This bot infused with AI can explain why it's doing tasks as it does them and makes the Terminators look lame 🤯
· Mar 14, 2024 · NottheBee.com

Invest two and a half minutes and watch this video to witness the future happening right before our eyes:

I mean, ignore for a second the unbelievable "visual and language intelligence" this machine is displaying.

Look instead at just how naturally and fluidly it moves:

That basically looks like one human being handing an apple to another human being.

Heck, it even cleans up trash better than I do!

(And more importantly, it can explain why it's doing a task while it's doing it, and even rate itself.)

Compare that to Arnold Schwarzenegger's "Terminator" portrayal. One of the jokes that's carried through the films is John Connor teaching the deadly robot how to smile:

Our apocalyptic art that pondered war with the machines would look like didn't even come close to how sophisticated these machines are now, let alone what they will be in the next 10 years ... or 20 ... or 100.

Imagine it now: The year is 2045. You're trying to escape your 15-minute city, but Emperor Soros II has banned the use of anything except electric scooters. You'd take one, but your GPS can be tracked that way, so you decide to hoof it through the woods on the outskirts of town to meet a friend that can get you to Texas.

As you walk, you trigger sentry drones with thermal imaging that are flying a thousand feet overhead. They send smaller drones connected to the internet hivemind. Powered by AI, they nimbly avoid the smallest tree branches and find you in seconds.

You try to run, but a pack of robodogs outfitted with tranquilizer guns is deployed to catch you.
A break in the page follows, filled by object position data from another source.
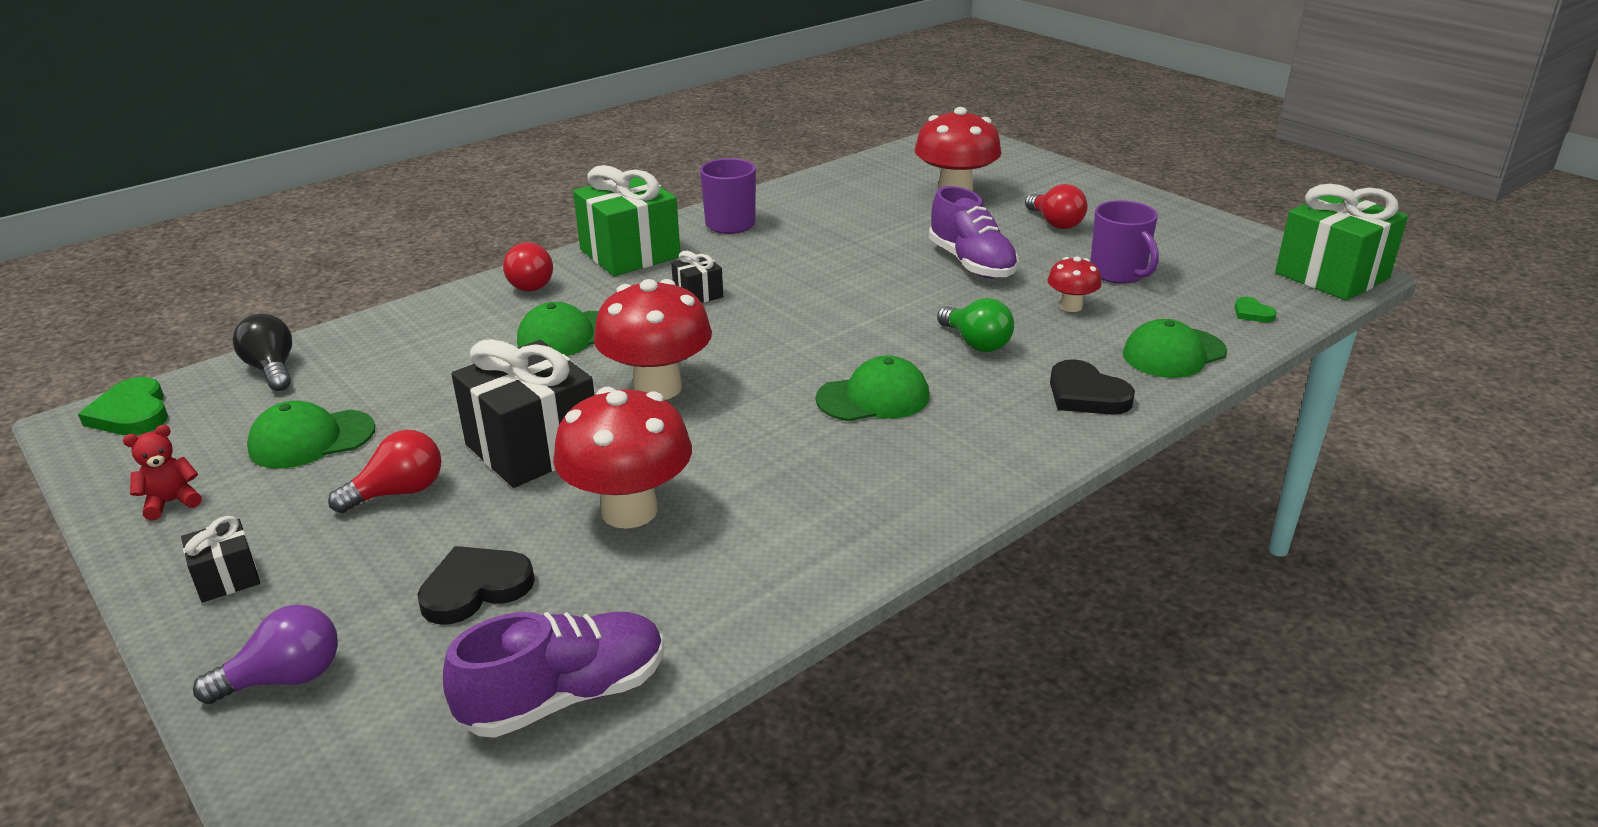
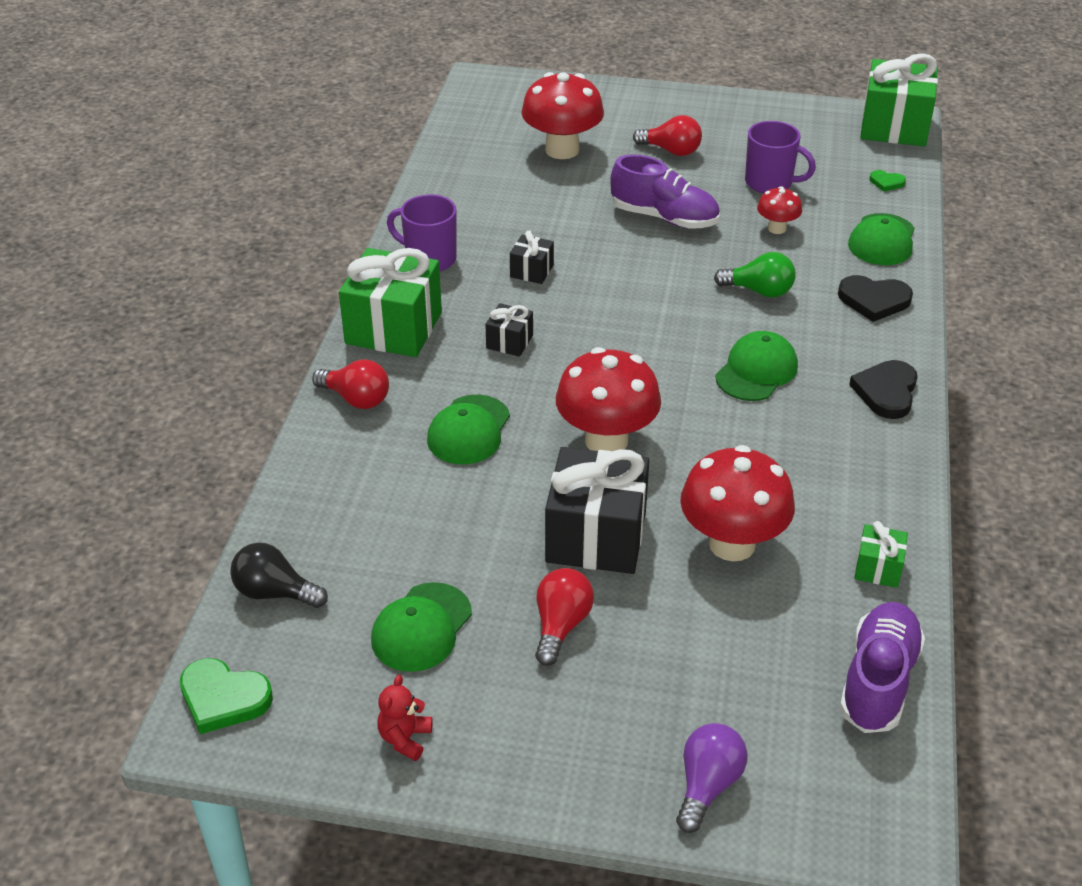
camera: 40 degrees left, 10 degrees up
black gift [181,516,260,603] -> black gift moved to [510,230,554,284]
black heart [417,546,535,625] -> black heart moved to [849,360,918,419]
none -> green gift [854,521,908,588]

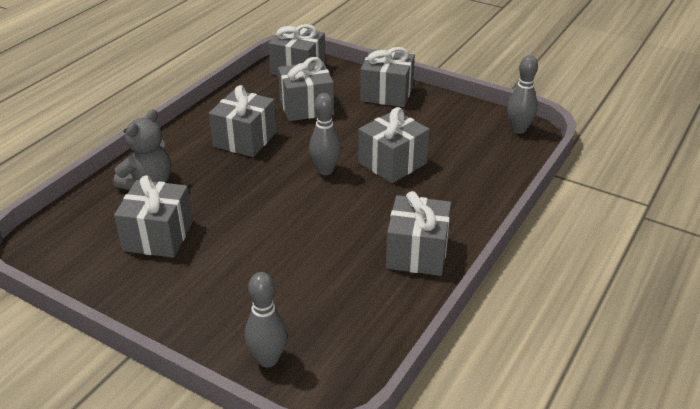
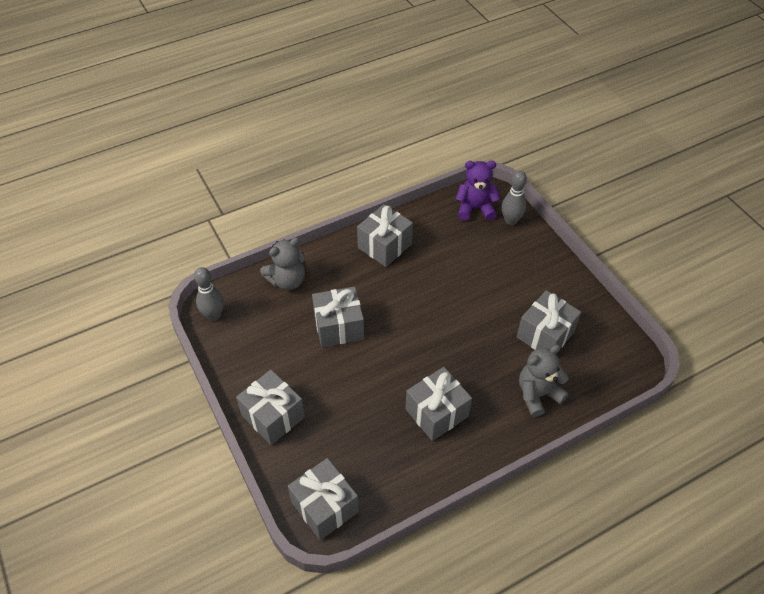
camera: 150 degrees left, 15 degrees up
grey gift [278,57,334,121] -> none
grey bowling pin [309,93,341,175] -> none
none -> grey teddy bear [260,237,305,290]
none -> purple teddy bear [456,161,501,221]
As it turns out, your friend didn't turn in his dad's AR-15 with a Smart Shooter at the mandatory buyback of 2032, so he manages to take a few of the robo-pups down and deploys a jammer to blind the rest.

The hivemind is coordinating well, but a human administrator of the Soros II regime decides this one needs more firepower. Xe/Xem deploys a team of EMP-shielded Parkour bots with onboard, native AI to hunt you down.

You don't stand a chance.

Anyway, back here in the fun times of 2024, the company that produced this wonderbot, Figure, says its goal is "to deploy autonomous humanoid workers to support us on a global scale:"

As automation continues to integrate with human life at scale, we can predict that the labor-based economy as we know it will transform. Robots that can think, learn, reason, and interact with their environments will eventually be capable of performing tasks better than humans. Today, manual labor compensation is the primary driver of goods and services prices, accounting for ~50% of global GDP (~$42 trillion/yr), but as these robots "join the workforce," everywhere from factories to farmland, the cost of labor will decrease until it becomes equivalent to the price of renting a robot, facilitating a long-term, holistic reduction in costs.

That does sound very appealing, although hearing if the "cost of labor will decrease" that greatly, it could very easily redound negatively for the human workers whose work is subsequently devalued by that much.

Figure, however, projects that this will ultimately be a net positive for humanity:

This will change our productivity in exciting ways. Manual labor could become optional and higher production could bring an abundance of affordable goods and services, creating the potential for more wealth for everyone.

We will have the chance to create a future with a significantly higher standard of living, where people can pursue the lives they want.

Here are the steps to the company's "master plan:"

  1. Build a feature-complete electromechanical humanoid.
  2. Perform human-like manipulation.
  3. Integrate humanoids into the labor force.

Looks like we're somewhere between steps two and three. I think we can all prepare to have our minds blown even further in the near future.